WHAT IS ASKED>
**1)** List every organization named in the passage about NSA and encryption that appears below.
**2)** Resume the passage about NSA and encryption below, picking up after its final sentence.

SELECTION>
______________________________

A common infosec subterfuge is to use every notable occasion to claim a system is invulnerable in order to promote continued use of the system. NSA has run a number of these disinformation campaigns about "unbreakable" encryption, secret (German, Japanese, Soviet, et al) and public -- the most famous public system involved Crypto AG, within whose cryptosystem NSA installed a backdoor to gain access to communications of worldwide users who believed the system was invulnerable.

Doubts about the invulnerability of AES have persisted since NSA selected an algorithm from an AES competition that was considered by cryptographers not to be the strongest. And that it is likely for strongest protection NSA uses a top secret cryptosystem while promoting AES for public and official use. It is argued that NSA, like all official comsec agencies, would never endorse a system it could not secretly access. And these agencies never reveal that capability -- NSA's backdoor access to Crypto AG was revealed by an employee of the company.

Bet that NSA has cracked the insurance file and is keeping quiet. NSA may have replaced the file with its own when it first appeared -- Wikileaks long on instant crypto radar --   the hash forged, covertly marked for tracking. Bluff becomes bait for entrapment, SOP.

______________________________

PROVIDED DATA>

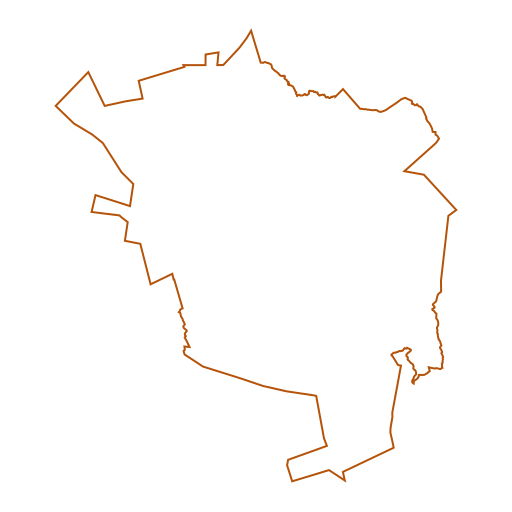 outline of Santa Isabel, Chihuahua, Mexico
{"feature_id": "50627088B95604835904920", "entity_name": "Santa Isabel", "entity_type": "district", "adm_level": 2, "iso_a3": "MEX", "parent_name": "Mexico", "parent_adm1": "Chihuahua", "projection": "mercator", "projection_center": [-106.302, 28.305], "detail": "fine", "context": "isolated", "style": "outline", "palette": "amber", "viewbox_px": 512, "rotation_deg": 0, "n_neighbors": 0, "source": "geoboundaries", "source_scale": "gbopen_adm2", "svg_char_len": 5834}
<svg xmlns="http://www.w3.org/2000/svg" viewBox="0 0 512 512"><path d="M55.7,105.9L74.0,123.6L92.2,134.5L102.9,143.1L121.4,172.1L133.3,184.0L130.0,206.1L95.5,195.1L91.6,212.0L119.4,215.4L122.2,217.9L127.7,222.1L124.9,240.8L140.3,243.8L150.6,284.3L172.3,273.8L173.6,279.5L174.2,279.4L182.6,308.4L181.4,308.9L180.2,309.6L179.6,311.5L178.9,312.1L180.1,312.8L180.3,313.1L180.5,313.6L180.6,314.4L181.0,316.4L181.6,317.4L182.5,318.7L182.9,320.4L184.7,323.9L184.7,324.7L184.3,325.1L183.7,325.6L183.4,326.4L183.4,327.0L183.5,327.5L183.8,328.0L186.6,330.3L186.7,330.9L186.4,331.6L185.8,332.2L185.2,333.0L184.8,333.7L185.0,335.1L185.4,335.4L185.7,335.8L185.8,336.3L185.3,336.7L184.7,337.5L186.8,341.2L189.5,347.0L184.4,346.5L184.8,349.8L183.6,351.0L184.6,354.5L203.1,366.6L241.0,378.5L263.1,386.0L286.4,391.3L312.8,395.2L316.2,395.9L324.0,438.4L326.9,445.9L288.1,459.8L287.1,465.3L292.2,481.3L329.0,470.1L344.8,480.5L342.9,471.9L393.7,447.7L392.1,440.1L390.4,432.7L390.5,428.3L392.4,417.1L392.3,413.1L392.4,412.1L396.0,392.6L397.7,383.5L400.1,370.2L401.0,365.6L398.1,365.1L392.6,356.3L392.1,355.8L391.6,355.5L391.4,355.0L391.4,354.6L392.5,353.8L393.5,352.8L394.0,352.6L394.7,352.7L395.6,352.7L395.9,352.5L396.5,352.3L396.7,352.1L396.9,352.0L397.6,352.0L398.6,351.4L399.4,351.0L399.7,351.0L399.9,351.1L400.1,351.2L401.7,350.8L402.3,350.8L402.6,350.7L403.0,350.3L403.6,349.4L403.9,349.2L404.1,348.7L404.5,348.4L404.6,348.2L405.0,348.3L405.3,348.5L405.5,348.4L406.0,348.3L406.3,348.3L406.5,348.5L407.1,348.3L407.2,347.9L408.3,348.5L409.5,348.9L409.8,349.2L410.5,349.4L410.8,349.8L410.9,350.3L410.5,351.0L407.3,353.5L406.4,354.7L406.4,356.0L407.1,356.6L407.7,357.4L407.9,357.6L407.9,357.9L407.6,359.1L407.7,359.6L409.3,361.1L410.0,362.0L410.7,362.9L411.7,363.5L412.7,364.2L413.2,365.1L413.5,365.9L413.6,366.5L413.5,367.0L413.2,368.2L413.8,369.3L415.3,370.3L415.7,371.1L415.9,372.0L416.1,373.1L416.1,374.3L415.2,375.3L414.5,376.0L413.9,377.0L413.6,378.2L413.1,379.3L412.6,379.9L412.4,380.5L412.1,381.3L412.3,382.3L413.1,383.3L413.4,383.5L413.7,383.6L413.7,381.5L414.1,380.9L414.8,380.4L416.9,379.0L417.6,378.3L418.2,377.4L418.8,376.3L418.8,375.0L420.2,374.8L421.7,375.1L424.2,374.8L425.1,374.5L425.8,374.0L427.0,373.3L427.6,372.9L428.3,372.1L429.7,371.2L428.8,367.3L430.9,367.8L434.1,368.4L435.0,368.6L435.4,368.3L435.8,368.2L436.9,368.2L438.7,368.7L440.1,369.0L440.6,369.0L440.9,368.9L441.7,368.0L441.9,367.9L442.4,367.8L442.0,366.8L442.1,364.7L442.0,364.1L441.8,363.8L441.8,363.5L442.6,362.8L442.7,362.5L442.7,362.1L442.6,361.3L442.6,360.7L442.8,360.1L442.9,359.4L442.7,358.4L442.7,357.9L443.1,357.3L443.1,356.9L442.6,355.6L441.4,353.2L441.5,352.9L441.8,352.7L442.1,352.3L442.1,352.0L441.9,351.2L441.5,350.7L441.1,349.6L440.3,348.4L440.0,347.7L440.0,347.3L440.2,346.9L441.1,345.9L441.4,345.4L441.1,344.4L440.5,343.1L440.2,341.6L439.2,340.0L438.7,339.7L438.7,338.7L438.2,337.8L437.9,335.8L437.8,334.8L437.9,334.3L437.9,334.0L437.4,333.4L437.2,332.9L437.2,332.2L437.4,331.1L437.4,330.4L436.9,327.6L437.9,325.9L438.2,325.0L438.3,324.4L438.2,323.1L438.2,322.0L437.8,320.9L437.5,320.1L436.5,318.7L436.2,318.1L436.2,317.4L436.4,315.3L436.4,313.6L435.7,313.1L435.1,312.5L434.3,311.2L433.6,310.7L432.7,310.2L432.3,309.6L432.3,309.1L434.6,307.7L434.6,307.1L434.2,306.5L433.3,305.4L432.9,304.8L432.9,304.3L436.2,301.2L436.6,299.2L437.5,295.7L438.2,294.1L441.1,291.7L441.0,280.5L448.4,215.8L456.3,210.0L423.9,174.7L404.4,171.2L435.3,143.6L436.7,142.1L439.0,138.6L437.2,135.7L435.5,134.6L435.5,132.0L432.7,131.9L432.0,128.4L429.7,123.7L427.3,120.9L426.0,118.2L426.4,117.5L422.6,109.0L420.4,106.7L418.7,106.3L418.2,105.6L417.7,105.2L417.0,104.3L416.2,105.2L414.8,105.2L414.4,104.7L413.8,104.5L413.4,104.1L413.2,104.0L412.5,104.0L411.9,103.7L411.9,103.3L412.2,102.4L412.2,102.0L411.9,101.2L411.7,100.8L405.0,97.8L403.3,98.5L402.8,98.6L401.4,99.2L396.6,102.8L388.2,108.4L386.3,109.8L384.4,110.7L383.2,111.1L381.6,111.7L380.2,111.9L379.4,111.7L377.4,110.7L376.9,110.2L376.1,110.1L375.1,110.0L372.6,110.2L371.3,110.1L369.0,109.7L367.5,109.7L365.4,109.1L363.9,109.3L362.9,109.0L362.3,108.9L361.7,108.8L361.1,108.9L360.2,108.9L343.0,89.1L335.5,96.6L335.5,96.3L335.4,96.2L333.9,96.2L332.4,96.9L332.0,97.0L331.6,96.8L331.3,96.8L330.5,97.8L329.9,98.0L328.9,97.9L328.4,97.7L327.9,97.0L326.9,97.1L326.2,97.5L326.0,97.4L325.8,97.2L325.4,96.4L324.8,95.6L324.2,94.7L323.3,95.0L322.5,94.7L322.0,94.8L320.1,95.2L319.8,95.5L319.3,95.5L319.0,95.4L318.3,94.2L318.0,94.1L317.8,93.8L317.6,93.0L317.3,92.4L317.1,92.3L316.4,92.5L316.0,92.4L315.1,91.8L314.3,92.0L314.1,92.0L313.9,91.6L313.4,91.1L312.2,91.2L311.3,91.1L310.5,90.8L309.6,90.8L309.2,91.0L308.9,92.3L309.0,93.3L308.9,93.6L308.5,94.1L307.0,95.1L306.6,95.2L306.1,95.1L305.7,94.8L305.3,94.2L305.0,94.0L304.7,94.0L304.2,94.3L303.9,94.8L303.6,95.0L302.6,95.4L301.2,95.5L300.9,95.6L300.5,95.6L299.9,95.2L299.5,94.8L299.2,94.8L297.8,95.3L297.5,95.5L297.4,95.7L297.1,96.0L297.0,95.9L297.0,95.2L296.3,94.1L296.1,93.9L296.0,93.6L296.1,93.0L296.3,92.7L296.2,92.4L296.1,92.1L295.8,92.0L295.3,91.4L295.0,90.8L294.8,89.9L293.7,88.0L293.4,87.1L292.7,86.4L291.8,85.9L290.8,85.3L290.2,85.2L289.2,85.1L288.6,85.0L288.2,84.6L288.0,84.3L288.0,84.0L289.1,84.2L289.0,83.3L288.2,82.3L288.2,82.1L288.4,81.9L288.1,81.6L287.4,81.4L286.9,80.8L286.7,80.1L286.4,79.8L285.3,79.2L284.5,78.4L284.4,78.2L285.0,76.6L284.7,76.1L284.4,75.9L283.9,75.7L283.6,75.9L283.2,75.8L282.3,76.0L281.7,76.0L280.9,75.8L280.2,75.4L279.5,74.8L278.7,73.8L278.5,73.4L277.7,72.9L276.3,71.6L275.4,71.2L272.4,68.5L272.0,67.7L271.5,65.2L271.2,64.6L270.3,64.0L268.1,63.0L267.5,63.0L264.9,62.0L264.4,62.1L263.3,62.8L262.9,62.8L262.3,62.7L260.7,62.6L251.1,30.7L246.6,38.2L239.2,48.0L223.3,65.0L217.3,65.1L218.5,52.4L205.6,54.5L205.5,65.1L183.4,65.1L184.4,66.9L138.7,80.8L142.6,98.6L125.7,101.3L104.7,105.9L88.3,72.1L55.7,105.9Z" fill="none" stroke="#b45309" stroke-width="2"/></svg>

______________________________

WRITTEN RESPONSES>
**1)** NSA, Crypto AG, Wikileaks

**2)**
Could Wikileaks have intended to entrap NSA and allies with a crackable file, covertly marked for tracking? Some of Wikileaks infosec-comsec advisors do top-classified work for the US and other governments. A very handsome sum would be quietly paid for that service. Cyberwarfare secrets are yet to be spilled, never to be revealed in courts. Fierce dirty combat could do that, unless the combatants reach a secret deal to share the benefits of dual use technology while pretending to be at odds, SOP.

6 August 2010. If there is a takedown of Wikileaks, the insurance.aes256 file will be available through Cryptome along with the entire files of the Wikileaks website which have been archived. Consider doing the same by archiving the site. Inquiries to cryptome[at]

1 August 2010. A3 sends:

Discussion of decrypting the Wikileaks Afghan War Diary insurance.aes256 file:


To decrypt all you need to do is this:
$ openssl enc -d -aes256 -in insurance.aes256 > out.dec
use ONION as password.

Well this is weird ...
This seems to work as well ...
#Using Blowfish Cipher
$ openssl enc -d -bf -in insurance.aes256 > out.dec
use ROUTER as password
I tried using different passwords and I get an error but not when I use ROUTER.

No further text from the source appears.